(ats) Les dépenses de l'armée continuent de faire couler beaucoup d'encre. Le National se prononce mercredi sur le budget de l'armée 2024. Si les différents crédits devraient être acceptés sans problème, les débats promettent d'être houleux sur le plafond des dépenses.

Le gouvernement propose dans son message sur l'armée 2024 un plafond des dépenses militaires de 25,8 milliards de francs pour la période 2025 à 2028. En juin, le Conseil des Etats a soutenu une hausse du plafond de 4 milliards de francs, à 29,8 milliards, contre l'avis du gouvernement et de la gauche. Il a prévu de compenser cette hausse par une réduction de 2 milliards dans le budget de la coopération internationale et de 2 milliards sur d'autres postes.

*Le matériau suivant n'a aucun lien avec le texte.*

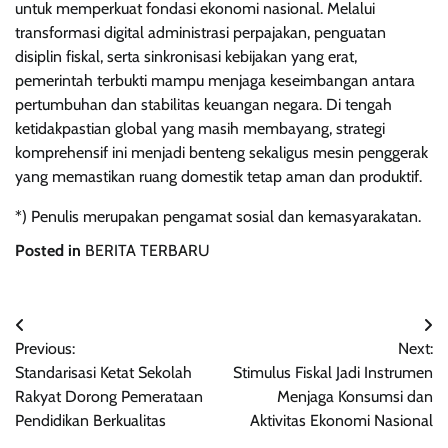
untuk memperkuat fondasi ekonomi nasional. Melalui
transformasi digital administrasi perpajakan, penguatan
disiplin fiskal, serta sinkronisasi kebijakan yang erat,
pemerintah terbukti mampu menjaga keseimbangan antara
pertumbuhan dan stabilitas keuangan negara. Di tengah
ketidakpastian global yang masih membayang, strategi
komprehensif ini menjadi benteng sekaligus mesin penggerak
yang memastikan ruang domestik tetap aman dan produktif.
*) Penulis merupakan pengamat sosial dan kemasyarakatan.
Posted in
BERITA TERBARU
Navigasi
Previous:
Next:
pos
Standarisasi Ketat Sekolah
Stimulus Fiskal Jadi Instrumen
Rakyat Dorong Pemerataan
Menjaga Konsumsi dan
Pendidikan Berkualitas
Aktivitas Ekonomi Nasional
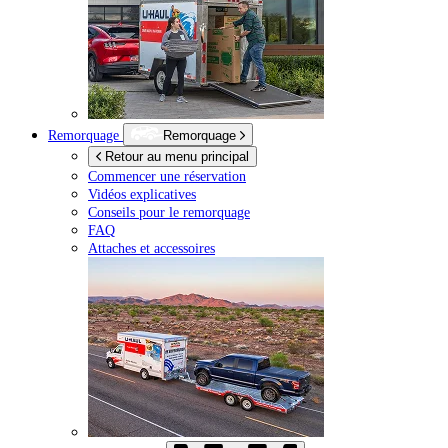
Remorquage
Remorquage
Retour au menu principal
Commencer une réservation
Vidéos explicatives
Conseils pour le remorquage
FAQ
Attaches et accessoires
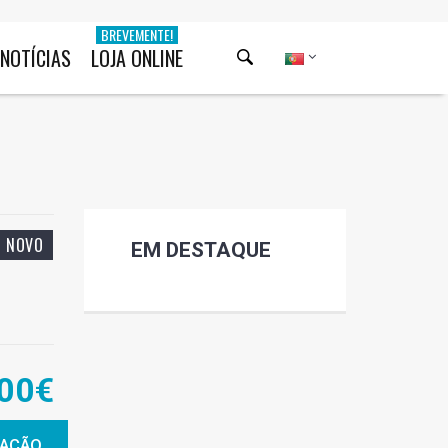
BREVEMENTE!
NOTÍCIAS
LOJA ONLINE
NOVO
EM DESTAQUE
00€
MAÇÃO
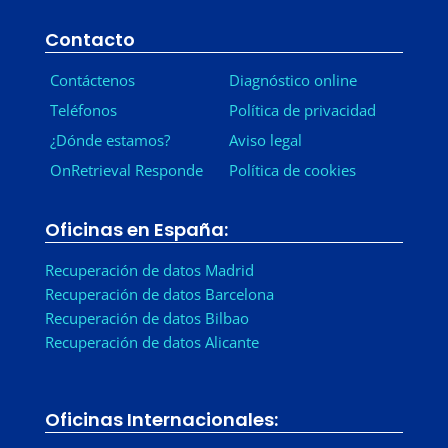
Contacto
Contáctenos
Diagnóstico online
Teléfonos
Política de privacidad
¿Dónde estamos?
Aviso legal
OnRetrieval Responde
Política de cookies
Oficinas en España:
Recuperación de datos Madrid
Recuperación de datos Barcelona
Recuperación de datos Bilbao
Recuperación de datos Alicante
Oficinas Internacionales:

Sur le fonds, le Conseil national devrait être d'accord sur une augmentation du budget. Seule la gauche devrait s'y opposer. Elle proposera même de réduire l'enveloppe.

Casse-tête

La compensation se présente elle comme un véritable casse-tête. S'ils acceptent d'entrer en matière sur ce projet, les députés devront se prononcer sur de nombreuses propositions de financement.

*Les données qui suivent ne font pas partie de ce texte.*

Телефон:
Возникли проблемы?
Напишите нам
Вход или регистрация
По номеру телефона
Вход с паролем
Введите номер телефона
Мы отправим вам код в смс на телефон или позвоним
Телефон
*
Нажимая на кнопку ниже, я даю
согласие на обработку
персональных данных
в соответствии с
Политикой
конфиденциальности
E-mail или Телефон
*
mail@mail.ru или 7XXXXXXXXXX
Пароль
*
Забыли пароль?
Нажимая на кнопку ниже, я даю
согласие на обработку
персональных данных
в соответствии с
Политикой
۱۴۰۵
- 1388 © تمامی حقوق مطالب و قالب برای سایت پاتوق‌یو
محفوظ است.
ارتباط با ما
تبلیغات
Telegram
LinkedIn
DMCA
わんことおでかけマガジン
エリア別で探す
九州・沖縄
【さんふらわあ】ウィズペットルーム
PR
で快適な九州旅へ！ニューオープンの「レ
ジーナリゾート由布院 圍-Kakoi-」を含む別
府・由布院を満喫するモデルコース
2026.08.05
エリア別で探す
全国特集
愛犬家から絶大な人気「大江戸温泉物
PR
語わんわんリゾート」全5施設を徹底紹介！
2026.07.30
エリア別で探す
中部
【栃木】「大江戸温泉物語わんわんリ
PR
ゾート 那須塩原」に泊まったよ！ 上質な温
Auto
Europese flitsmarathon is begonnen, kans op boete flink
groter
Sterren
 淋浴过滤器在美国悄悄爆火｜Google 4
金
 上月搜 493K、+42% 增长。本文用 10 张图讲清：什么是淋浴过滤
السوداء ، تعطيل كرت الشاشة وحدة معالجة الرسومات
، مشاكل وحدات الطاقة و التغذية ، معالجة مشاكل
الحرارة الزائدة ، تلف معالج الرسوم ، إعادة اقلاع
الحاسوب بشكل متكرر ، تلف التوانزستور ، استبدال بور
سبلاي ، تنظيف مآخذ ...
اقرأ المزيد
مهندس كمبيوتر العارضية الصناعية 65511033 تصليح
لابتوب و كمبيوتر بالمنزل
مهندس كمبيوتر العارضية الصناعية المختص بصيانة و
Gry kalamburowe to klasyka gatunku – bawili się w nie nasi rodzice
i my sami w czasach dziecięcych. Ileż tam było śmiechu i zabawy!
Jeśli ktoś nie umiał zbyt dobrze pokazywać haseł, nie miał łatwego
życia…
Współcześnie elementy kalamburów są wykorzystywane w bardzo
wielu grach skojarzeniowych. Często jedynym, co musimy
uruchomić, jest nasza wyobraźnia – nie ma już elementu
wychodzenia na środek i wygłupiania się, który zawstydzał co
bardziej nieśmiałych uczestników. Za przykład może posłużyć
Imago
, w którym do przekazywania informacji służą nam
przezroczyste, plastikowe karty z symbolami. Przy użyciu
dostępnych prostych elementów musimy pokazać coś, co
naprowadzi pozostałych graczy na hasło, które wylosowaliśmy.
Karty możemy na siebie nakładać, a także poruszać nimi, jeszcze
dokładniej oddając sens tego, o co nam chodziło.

La commission des finances du National propose de réduire la part des cantons à l'impôt fédéral direct, d'augmenter l'efficacité du groupement Défense et d'Armasuisse, ainsi que des compensations dans la coopération internationale et dans les charges du personnel fédéral.

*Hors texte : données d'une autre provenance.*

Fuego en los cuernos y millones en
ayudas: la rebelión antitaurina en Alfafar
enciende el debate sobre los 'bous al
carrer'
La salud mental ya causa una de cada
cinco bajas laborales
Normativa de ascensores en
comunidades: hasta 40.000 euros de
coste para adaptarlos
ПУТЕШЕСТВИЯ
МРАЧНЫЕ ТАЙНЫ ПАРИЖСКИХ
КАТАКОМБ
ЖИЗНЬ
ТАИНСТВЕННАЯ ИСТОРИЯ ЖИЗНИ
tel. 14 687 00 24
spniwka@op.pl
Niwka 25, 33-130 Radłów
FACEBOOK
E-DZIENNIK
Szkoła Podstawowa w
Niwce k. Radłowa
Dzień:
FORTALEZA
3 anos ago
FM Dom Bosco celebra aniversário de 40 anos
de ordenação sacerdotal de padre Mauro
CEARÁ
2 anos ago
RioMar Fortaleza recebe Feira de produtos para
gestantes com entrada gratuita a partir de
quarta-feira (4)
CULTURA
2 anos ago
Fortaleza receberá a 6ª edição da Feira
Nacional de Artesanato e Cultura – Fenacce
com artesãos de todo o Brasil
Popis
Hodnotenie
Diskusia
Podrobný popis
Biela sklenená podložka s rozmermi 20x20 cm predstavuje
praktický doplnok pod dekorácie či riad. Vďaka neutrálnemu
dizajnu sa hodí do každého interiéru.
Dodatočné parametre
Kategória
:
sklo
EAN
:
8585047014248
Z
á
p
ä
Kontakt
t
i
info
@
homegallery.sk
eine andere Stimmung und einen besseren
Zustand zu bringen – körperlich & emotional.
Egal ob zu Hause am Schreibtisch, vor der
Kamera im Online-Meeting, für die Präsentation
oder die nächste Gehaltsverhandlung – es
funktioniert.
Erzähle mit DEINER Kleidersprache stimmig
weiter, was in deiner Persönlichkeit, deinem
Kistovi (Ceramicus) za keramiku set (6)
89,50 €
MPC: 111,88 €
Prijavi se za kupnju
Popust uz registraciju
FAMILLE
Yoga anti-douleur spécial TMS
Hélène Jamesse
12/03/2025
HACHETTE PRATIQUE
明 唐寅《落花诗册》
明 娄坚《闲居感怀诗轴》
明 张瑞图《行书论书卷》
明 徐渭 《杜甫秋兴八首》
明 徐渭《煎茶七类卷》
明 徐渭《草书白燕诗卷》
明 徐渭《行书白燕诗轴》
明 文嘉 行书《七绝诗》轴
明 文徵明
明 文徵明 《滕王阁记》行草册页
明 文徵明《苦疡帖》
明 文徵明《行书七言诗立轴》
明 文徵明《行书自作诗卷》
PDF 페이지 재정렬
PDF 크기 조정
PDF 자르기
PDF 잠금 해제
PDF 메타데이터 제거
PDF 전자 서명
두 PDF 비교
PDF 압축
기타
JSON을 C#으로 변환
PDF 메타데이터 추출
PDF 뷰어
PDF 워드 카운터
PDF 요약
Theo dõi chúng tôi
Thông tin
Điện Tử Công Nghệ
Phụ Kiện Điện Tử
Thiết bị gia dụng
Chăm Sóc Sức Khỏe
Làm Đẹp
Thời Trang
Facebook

Quant à la commission de politique de sécurité, elle s'est retrouvée devant une impasse. Une compensation a été rejetée de justesse grâce à la voie de la présidente de la commission Priska Seiler Graf (PS/ZH). A la place, la commission propose de passer par la création temporaire d'un fonds pour l'armée.

Les deux concepts sont sur la table des députés. Mais l'idée d'un fonds avait déjà été rejetée par le Conseil des Etats.

Une motion, soutenue par le Centre et une partie de la gauche, demandant la création d'un fonds pour la sécurité de la Suisse et la paix en Europe a aussi déjà été refusée. Par ce biais, l'armée aurait dû recevoir 10 milliards de plus jusqu'en 2030 et l'Ukraine 5, comptabilisés à titre extraordinaire.

Autres crédits

Les autres crédits, à hauteur de 4,9 milliards, devraient quant à eux facilement passer la rampe. Ils sont répartis en trois arrêtés fédéraux: l'acquisition de matériel de l'armée pour la période 2024 à 2027 (3,52 milliards de francs), le programme d'armement 2024 (490 millions), ainsi que le programme immobilier du DDPS 2024 (886 millions).

Pour la première fois, le Parlement se prononcera aussi sur les valeurs-cibles pour l'orientation de l’armée jusqu'en 2035.